Copy out the data exactly as it appears, without a single image.

┏━━

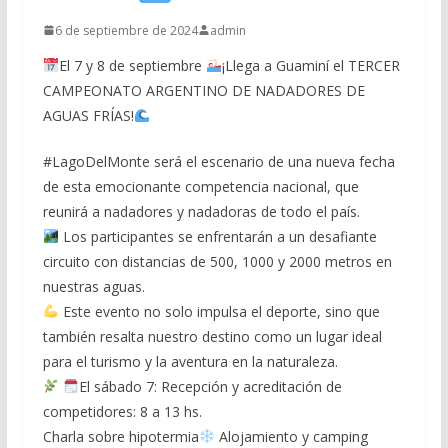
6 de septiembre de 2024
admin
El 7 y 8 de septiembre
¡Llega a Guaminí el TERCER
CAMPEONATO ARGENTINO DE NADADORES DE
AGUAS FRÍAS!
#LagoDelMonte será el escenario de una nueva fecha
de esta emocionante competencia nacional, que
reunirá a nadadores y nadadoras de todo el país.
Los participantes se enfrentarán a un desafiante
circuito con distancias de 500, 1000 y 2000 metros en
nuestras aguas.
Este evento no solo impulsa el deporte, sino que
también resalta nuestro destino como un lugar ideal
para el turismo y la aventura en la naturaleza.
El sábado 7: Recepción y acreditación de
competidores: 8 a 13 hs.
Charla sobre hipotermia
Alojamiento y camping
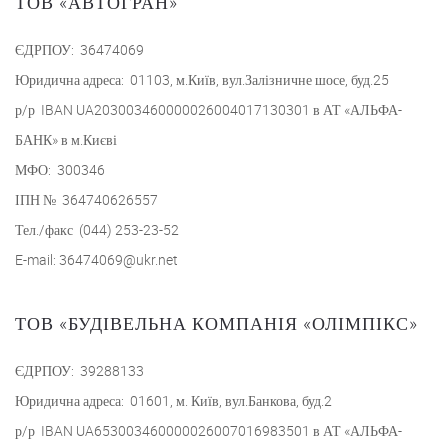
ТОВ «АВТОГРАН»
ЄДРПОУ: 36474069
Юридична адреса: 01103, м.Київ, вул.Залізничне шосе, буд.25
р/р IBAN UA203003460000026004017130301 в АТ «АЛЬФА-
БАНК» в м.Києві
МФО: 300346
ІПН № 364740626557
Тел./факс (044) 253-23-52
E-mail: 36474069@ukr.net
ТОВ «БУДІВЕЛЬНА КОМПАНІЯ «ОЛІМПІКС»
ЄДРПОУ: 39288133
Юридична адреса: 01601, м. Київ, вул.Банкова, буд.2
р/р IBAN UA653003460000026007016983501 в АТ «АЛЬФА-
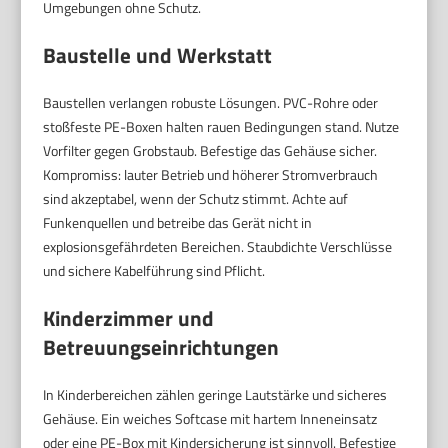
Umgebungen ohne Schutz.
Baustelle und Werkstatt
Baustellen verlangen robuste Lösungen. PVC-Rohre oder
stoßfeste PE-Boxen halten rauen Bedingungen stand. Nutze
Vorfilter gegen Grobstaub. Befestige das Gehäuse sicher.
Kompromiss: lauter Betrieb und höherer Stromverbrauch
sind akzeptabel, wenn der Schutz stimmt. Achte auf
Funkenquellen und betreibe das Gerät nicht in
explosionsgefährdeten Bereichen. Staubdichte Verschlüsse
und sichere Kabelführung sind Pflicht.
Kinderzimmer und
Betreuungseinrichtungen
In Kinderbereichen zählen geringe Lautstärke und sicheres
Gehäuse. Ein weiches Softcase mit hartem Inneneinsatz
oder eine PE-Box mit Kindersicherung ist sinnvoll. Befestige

┗━━

= The answer =
6 de septiembre de 2024
admin
El 7 y 8 de septiembre
¡Llega a Guaminí el TERCER
CAMPEONATO ARGENTINO DE NADADORES DE
AGUAS FRÍAS!
#LagoDelMonte será el escenario de una nueva fecha
de esta emocionante competencia nacional, que
reunirá a nadadores y nadadoras de todo el país.
Los participantes se enfrentarán a un desafiante
circuito con distancias de 500, 1000 y 2000 metros en
nuestras aguas.
Este evento no solo impulsa el deporte, sino que
también resalta nuestro destino como un lugar ideal
para el turismo y la aventura en la naturaleza.
El sábado 7: Recepción y acreditación de
competidores: 8 a 13 hs.
Charla sobre hipotermia
Alojamiento y camping
ТОВ «АВТОГРАН»
ЄДРПОУ: 36474069
Юридична адреса: 01103, м.Київ, вул.Залізничне шосе, буд.25
р/р IBAN UA203003460000026004017130301 в АТ «АЛЬФА-
БАНК» в м.Києві
МФО: 300346
ІПН № 364740626557
Тел./факс (044) 253-23-52
E-mail: 36474069@ukr.net
ТОВ «БУДІВЕЛЬНА КОМПАНІЯ «ОЛІМПІКС»
ЄДРПОУ: 39288133
Юридична адреса: 01601, м. Київ, вул.Банкова, буд.2
р/р IBAN UA653003460000026007016983501 в АТ «АЛЬФА-
Umgebungen ohne Schutz.
Baustelle und Werkstatt
Baustellen verlangen robuste Lösungen. PVC-Rohre oder
stoßfeste PE-Boxen halten rauen Bedingungen stand. Nutze
Vorfilter gegen Grobstaub. Befestige das Gehäuse sicher.
Kompromiss: lauter Betrieb und höherer Stromverbrauch
sind akzeptabel, wenn der Schutz stimmt. Achte auf
Funkenquellen und betreibe das Gerät nicht in
explosionsgefährdeten Bereichen. Staubdichte Verschlüsse
und sichere Kabelführung sind Pflicht.
Kinderzimmer und
Betreuungseinrichtungen
In Kinderbereichen zählen geringe Lautstärke und sicheres
Gehäuse. Ein weiches Softcase mit hartem Inneneinsatz
oder eine PE-Box mit Kindersicherung ist sinnvoll. Befestige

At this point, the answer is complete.